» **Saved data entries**

--------------------------------

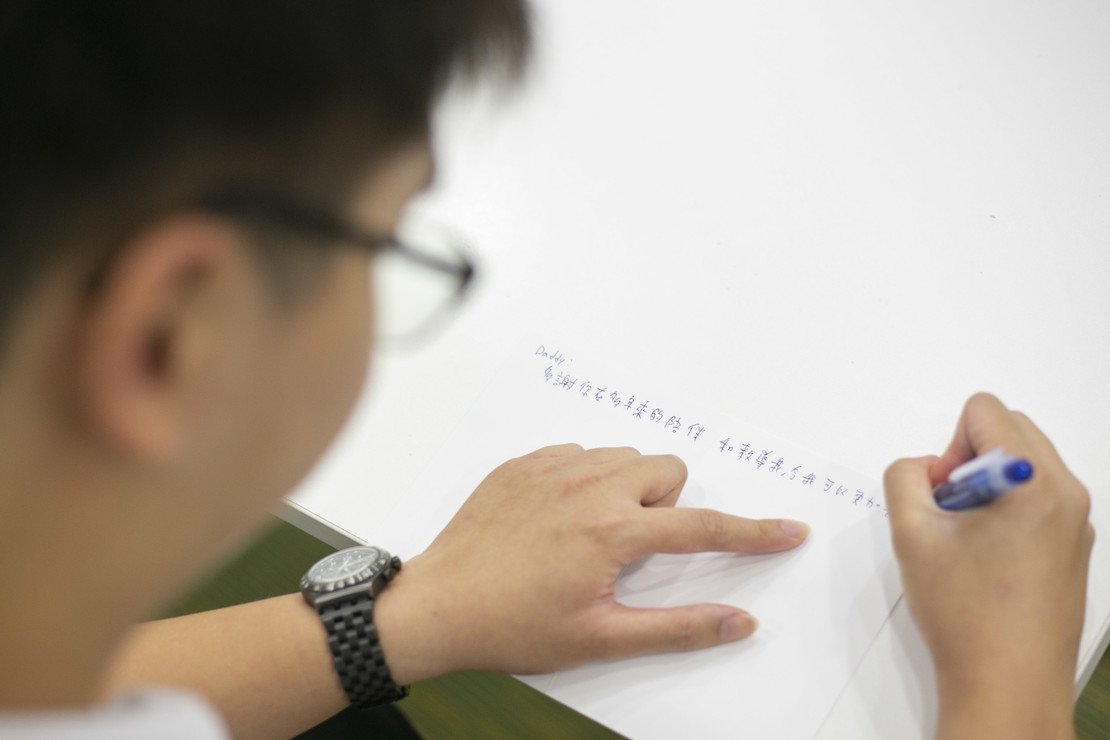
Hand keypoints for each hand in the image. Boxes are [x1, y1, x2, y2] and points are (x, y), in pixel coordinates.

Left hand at [374, 443, 808, 681]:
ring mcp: (550, 468)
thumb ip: (678, 628)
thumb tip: (739, 621)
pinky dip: (583, 478)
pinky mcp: (522, 463)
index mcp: (612, 531)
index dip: (753, 532)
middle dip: (667, 505)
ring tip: (594, 532)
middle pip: (666, 470)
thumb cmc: (514, 626)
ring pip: (622, 457)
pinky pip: (577, 454)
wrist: (437, 605)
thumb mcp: (601, 638)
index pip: (702, 527)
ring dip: (626, 488)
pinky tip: (558, 517)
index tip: (789, 530)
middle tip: (636, 546)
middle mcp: (587, 487)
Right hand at [884, 393, 1093, 737]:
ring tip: (967, 540)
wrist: (1008, 686)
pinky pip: (1039, 498)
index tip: (942, 495)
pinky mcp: (1075, 549)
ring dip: (987, 484)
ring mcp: (1078, 523)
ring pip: (1026, 464)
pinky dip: (1007, 509)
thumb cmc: (964, 612)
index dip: (949, 445)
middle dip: (969, 459)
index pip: (985, 412)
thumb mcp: (911, 534)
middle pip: (1011, 430)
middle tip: (949, 513)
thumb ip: (905, 478)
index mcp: (1033, 482)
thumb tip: (924, 467)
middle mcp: (1067, 494)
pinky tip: (987, 560)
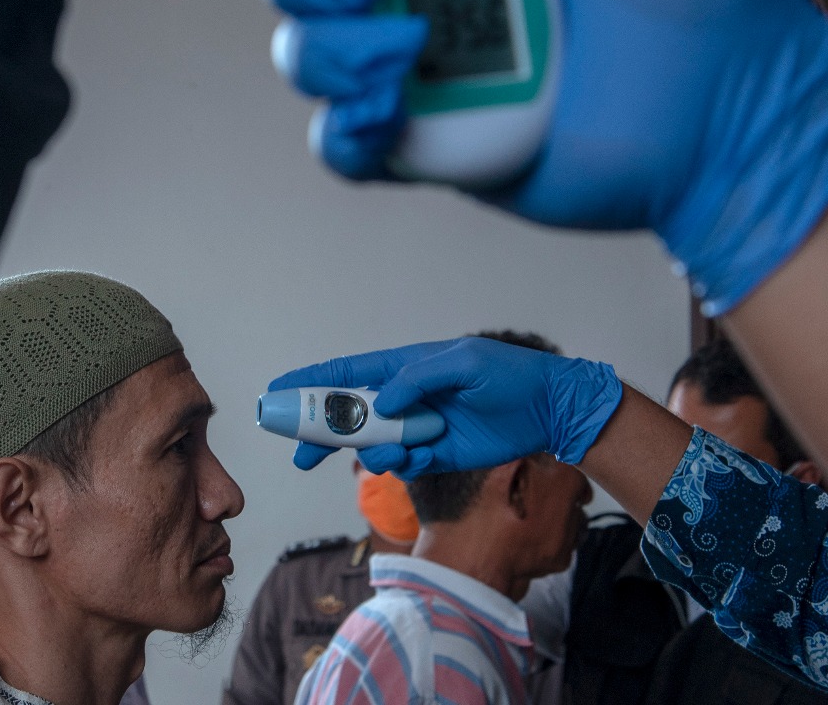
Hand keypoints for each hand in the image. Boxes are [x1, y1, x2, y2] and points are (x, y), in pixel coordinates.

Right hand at [267, 338, 621, 476]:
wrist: (550, 410)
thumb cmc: (508, 374)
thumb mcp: (464, 363)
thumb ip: (417, 378)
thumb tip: (380, 403)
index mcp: (403, 366)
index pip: (346, 372)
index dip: (309, 382)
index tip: (277, 392)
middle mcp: (402, 398)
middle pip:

--------------------------------

» **ABOUT THIS TASK**
All of the entries above are to be duplicated exactly, with every image left out.

» **SOLUTION FOR THIS TASK**
Hand keypoints for each hand in the image. Boxes are [x1, y1, x2, y2] and points are (x, y), in pixel coordinates.

Left hand at [374, 443, 808, 681]:
ring mcp: (550, 468)
thumb ip: (678, 628)
thumb tip: (739, 621)
pinky dip: (583, 478)
pinky mcp: (522, 463)
index mcp: (612, 531)
index dip: (753, 532)
middle dip: (667, 505)
ring tip: (594, 532)
middle pip: (666, 470)
thumb cmc: (514, 626)
ring pip: (622, 457)
pinky pip: (577, 454)
wrist: (437, 605)
thumb mcp: (601, 638)
index pip: (702, 527)
ring dip: (626, 488)
pinky tip: (558, 517)
index tip: (789, 530)
middle tip: (636, 546)
middle mcp: (587, 487)
Right hand at [884, 393, 1093, 737]:
ring tip: (967, 540)
wrist: (1008, 686)
pinky pip: (1039, 498)
index tip: (942, 495)
pinky mcp: (1075, 549)
ring dip: (987, 484)
ring mcp: (1078, 523)
ring pip: (1026, 464)
pinky dip: (1007, 509)
thumb cmc: (964, 612)
index dip: (949, 445)
middle dip: (969, 459)
index pip: (985, 412)
thumb mcp: (911, 534)
middle pip: (1011, 430)
middle tip: (949, 513)
thumb ip: (905, 478)
index mcp: (1033, 482)
thumb tip: (924, 467)
middle mcp: (1067, 494)
pinky tip: (987, 560)
Hand keypoints for each hand in the image. Boxes are [x1, y1, x2, y2] and points are (x, y), in pixel coordinates.

Right hand at [267, 338, 621, 476]:
wrist: (550, 410)
thumb cmc: (508, 374)
thumb mcp: (464, 363)
thumb ip: (417, 378)
thumb tip: (380, 403)
index mcp: (403, 366)
index pip: (346, 372)
index dip: (309, 382)
index tip: (277, 392)
middle mcp: (402, 398)
middle pip:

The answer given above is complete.